Problem requirements >>
From the listing below, keep only the lines that contain the string "right" and copy each one without changes.
Study material section start
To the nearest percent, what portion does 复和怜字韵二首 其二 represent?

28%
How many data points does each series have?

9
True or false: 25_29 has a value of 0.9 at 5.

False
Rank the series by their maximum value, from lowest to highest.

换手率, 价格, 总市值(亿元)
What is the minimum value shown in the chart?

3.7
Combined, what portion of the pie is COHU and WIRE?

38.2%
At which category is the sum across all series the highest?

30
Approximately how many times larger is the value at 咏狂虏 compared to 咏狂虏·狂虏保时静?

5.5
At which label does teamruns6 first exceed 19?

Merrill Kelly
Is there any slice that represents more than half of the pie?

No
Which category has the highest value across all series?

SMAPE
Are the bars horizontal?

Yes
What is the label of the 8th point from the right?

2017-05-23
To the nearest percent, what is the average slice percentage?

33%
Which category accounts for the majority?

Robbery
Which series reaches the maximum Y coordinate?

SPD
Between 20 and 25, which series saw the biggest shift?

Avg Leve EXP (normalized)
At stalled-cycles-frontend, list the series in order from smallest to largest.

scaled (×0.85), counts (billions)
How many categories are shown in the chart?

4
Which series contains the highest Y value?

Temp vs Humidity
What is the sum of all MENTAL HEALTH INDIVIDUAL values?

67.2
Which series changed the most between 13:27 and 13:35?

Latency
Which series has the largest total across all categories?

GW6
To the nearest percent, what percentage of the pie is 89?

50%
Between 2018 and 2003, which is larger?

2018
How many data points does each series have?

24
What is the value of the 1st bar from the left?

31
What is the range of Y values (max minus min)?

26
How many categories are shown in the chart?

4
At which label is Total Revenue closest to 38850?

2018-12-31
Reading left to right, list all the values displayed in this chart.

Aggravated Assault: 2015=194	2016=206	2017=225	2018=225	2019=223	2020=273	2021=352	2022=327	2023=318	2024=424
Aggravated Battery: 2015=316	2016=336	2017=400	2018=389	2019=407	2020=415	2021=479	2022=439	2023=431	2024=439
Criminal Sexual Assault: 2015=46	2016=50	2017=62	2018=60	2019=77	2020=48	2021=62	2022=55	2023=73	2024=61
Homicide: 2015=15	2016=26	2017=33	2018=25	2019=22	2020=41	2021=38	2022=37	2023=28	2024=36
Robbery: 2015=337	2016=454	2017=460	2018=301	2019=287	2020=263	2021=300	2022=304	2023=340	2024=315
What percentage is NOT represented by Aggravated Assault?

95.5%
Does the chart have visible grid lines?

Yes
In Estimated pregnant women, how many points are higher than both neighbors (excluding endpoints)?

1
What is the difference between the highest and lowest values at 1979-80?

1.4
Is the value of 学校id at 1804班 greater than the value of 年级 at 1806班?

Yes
Study material section end
Output for this task >>
What is the label of the 8th point from the right?
Reading left to right, list all the values displayed in this chart.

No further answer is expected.